▶ _Data entries_:
---
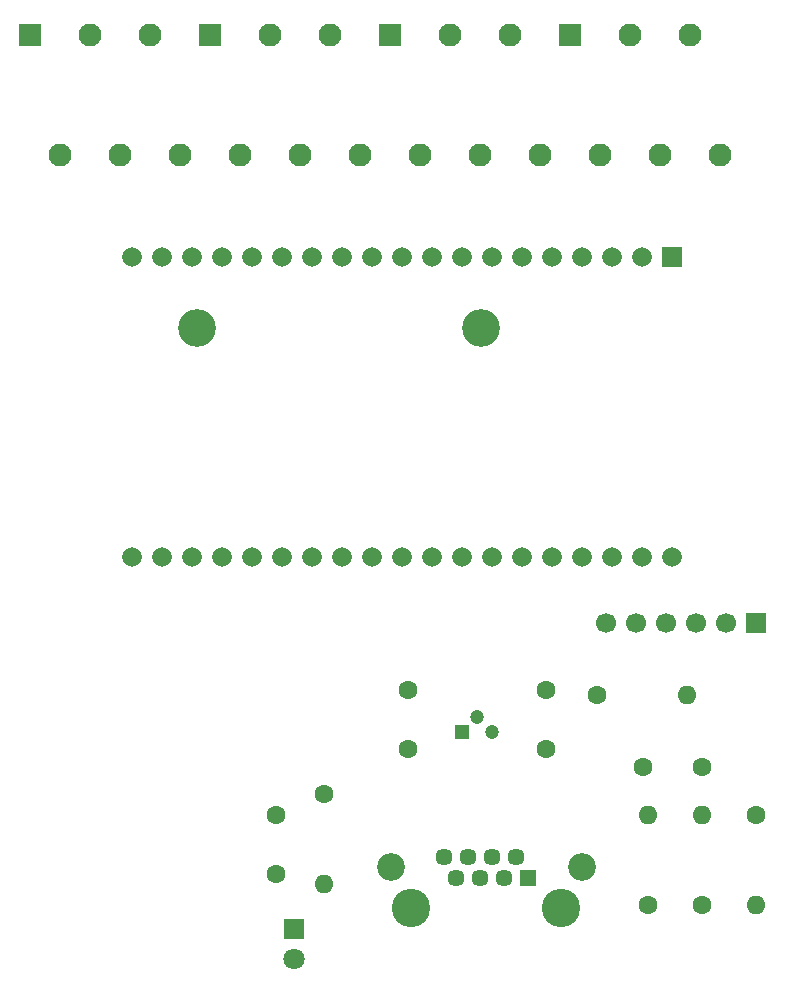
<source format=gbs>
G04 #@! TF.GenerationSoftware,KiCad,Pcbnew,9.0.1*
G04 #@! TF.CreationDate,2025-05-26T13:20:38+02:00*
G04 #@! TF.ProjectId,ESP Interface Board,45535020-496e-4746-9572-666163652042,rev?*
G04 #@! TF.SameCoordinates,Original*
G04 #@! TF.FileFunction,Soldermask,Bot*
G04 #@! TF.FilePolarity,Negative*
%FSLAX46Y46*%
G04 Gerber Fmt 4.6, Leading zero omitted, Abs format (unit mm)*
G04 Created by KiCad (PCBNEW 9.0.1) date 2025-05-26 13:20:38*
%MOMM*%
%LPD*%
G01*
G04 APERTURE LIST*
%ADD10C,3.200000*%
%ADD11R,1.950000X1.950000*%
%ADD12C,1.950000*%
%ADD13C,1.600000*%
%ADD14O,1.600000X1.600000*%
%ADD15R,1.700000X1.700000*%
%ADD16C,1.700000*%
%ADD17R,1.800000X1.800000*%
%ADD18C,1.800000*%
%ADD19R,1.446000X1.446000*%
%ADD20C,1.446000*%
%ADD21C,2.355000*%
%ADD22C,3.250000*%
%ADD23R,1.665000X1.665000*%
%ADD24C,1.665000*%
%ADD25R,1.200000X1.200000*%
%ADD26C,1.200000*%
G04 APERTURE END LIST*
D10*
X123500000Y-101000000D03*
X99500000Y-101000000D03*
D11*
X131060000Y-76220000D03*
D12*
X133600000Y-86380000D03*
X136140000Y-76220000D03*
X138680000Y-86380000D03*
X141220000Y-76220000D03*
X143760000Y-86380000D03*
D11*
X100580000Y-76220000D03*
D12*
X103120000Y-86380000D03*
X105660000Y-76220000D03*
X108200000Y-86380000D03*
X110740000Y-76220000D03*
X113280000Y-86380000D03*
D11*
X85340000Y-76220000D03*
D12*
X87880000Y-86380000D03*
X90420000Y-76220000D03*
X92960000Y-86380000D03*
X95500000Y-76220000D03*
X98040000Y-86380000D03*
D11*
X115820000Y-76220000D03*
D12*
X118360000Y-86380000D03*
X120900000Y-76220000D03*
X123440000Y-86380000D03*
X125980000Y-76220000D03*
X128520000Y-86380000D03*
D13*
X146812000Y-142240000D03*
D14*
X146812000Y-149860000D03*
D13*
X142240000Y-149860000D03*
D14*
X142240000Y-142240000D03*
D13*
X110236000Y-140462000D03*
D14*
X110236000Y-148082000D03*
D13*
X137668000Y-149860000D03*
D14*
X137668000Y-142240000D03*
X140970000Y-132080000D03*
D13*
X133350000Y-132080000D03*
D15*
X146812000Y-125984000D03*
D16*
X144272000Y-125984000D03*
X141732000Y-125984000D03*
X139192000Y-125984000D03*
X136652000Y-125984000D03*
X134112000Y-125984000D03*
D17*
X107696000Y-151892000D03*
D18*
X107696000Y-154432000D03*
D13*
X117347000Y-136652000D03*
X117347000Y-131652000D03*
X129031000Y-136652000D03*
X129031000Y-131652000D03*
X142240000Y-138176000D03*
X137240000Y-138176000D03*
X106172000Y-147280000D03*
X106172000Y-142280000D03*
D19*
X127506000Y-147576000D03*
D20*
X126491000Y-145796000D03*
X125476000Y-147576000D03*
X124461000Y-145796000D03*
X123441000Y-147576000D03*
X122426000Y-145796000D03*
X121411000Y-147576000D03*
X120396000Y-145796000D03*
D21*
X132051000Y-146686000D03*
X115851000Y-146686000D03*
D22*
X130301000Y-150116000D03*
X117601000Y-150116000D03*
D23*
X139700000Y-94996000D03*
D24*
X137160000Y-94996000D03*
X134620000Y-94996000D03*
X132080000Y-94996000D03*
X129540000Y-94996000D03*
X127000000Y-94996000D03*
X124460000Y-94996000D03*
X121920000Y-94996000D03*
X119380000Y-94996000D03*
X116840000Y-94996000D03*
X114300000Y-94996000D03*
X111760000Y-94996000D03*
X109220000Y-94996000D03*
X106680000Y-94996000D03*
X104140000Y-94996000D03*
X101600000Y-94996000D03*
X99060000Y-94996000D03*
X96520000Y-94996000D03*
X93980000Y-94996000D03*
X93980000Y-120396000D03*
X96520000Y-120396000D03*
X99060000Y-120396000D03*
X101600000Y-120396000D03*
X104140000Y-120396000D03*
X106680000Y-120396000D03*
X109220000Y-120396000D03*
X111760000Y-120396000D03*
X114300000Y-120396000D03*
X116840000Y-120396000D03*
X119380000Y-120396000D03*
X121920000Y-120396000D03*
X124460000Y-120396000D03*
X127000000Y-120396000D03*
X129540000Y-120396000D03*
X132080000Y-120396000D03*
X134620000Y-120396000D03*
X137160000Y-120396000D03*
X139700000Y-120396000D03*
D25*
X121919000Y-135208000D03*
D26*
X123189000Y-133938000D03*
X124459000Y-135208000D03*
M02*

</source>
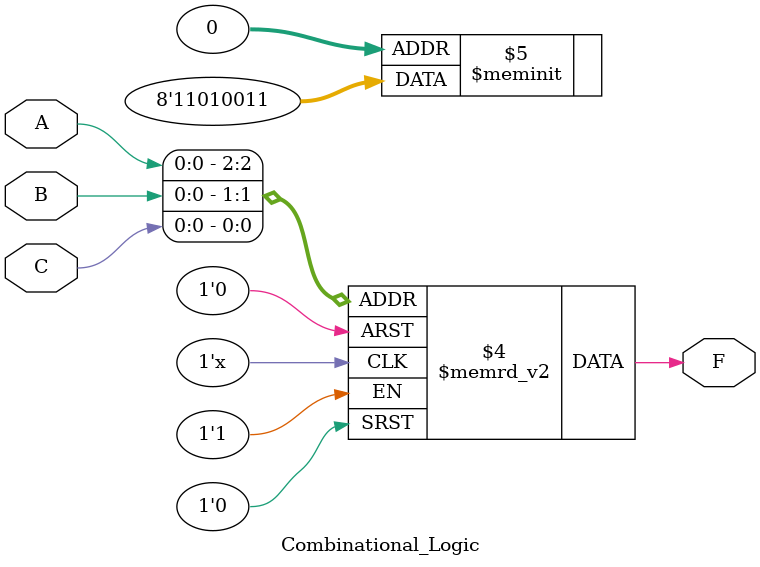
<source format=v>
module Combinational_Logic (input A, B, C, output reg F);

    always @(*) begin
        case ({A, B, C})
            3'b000: F = 1;
            3'b001: F = 1;
            3'b010: F = 0;
            3'b011: F = 0;
            3'b100: F = 1;
            3'b101: F = 0;
            3'b110: F = 1;
            3'b111: F = 1;
            default: F = 0;
        endcase
    end

endmodule


</source>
---
▶ _Exercise objective_: Show all lines from the data that contain "KiCad".

▶ _Result for this exercise_:
G04 #@! TF.GenerationSoftware,KiCad,Pcbnew,9.0.1*
G04 Created by KiCad (PCBNEW 9.0.1) date 2025-05-26 13:20:38*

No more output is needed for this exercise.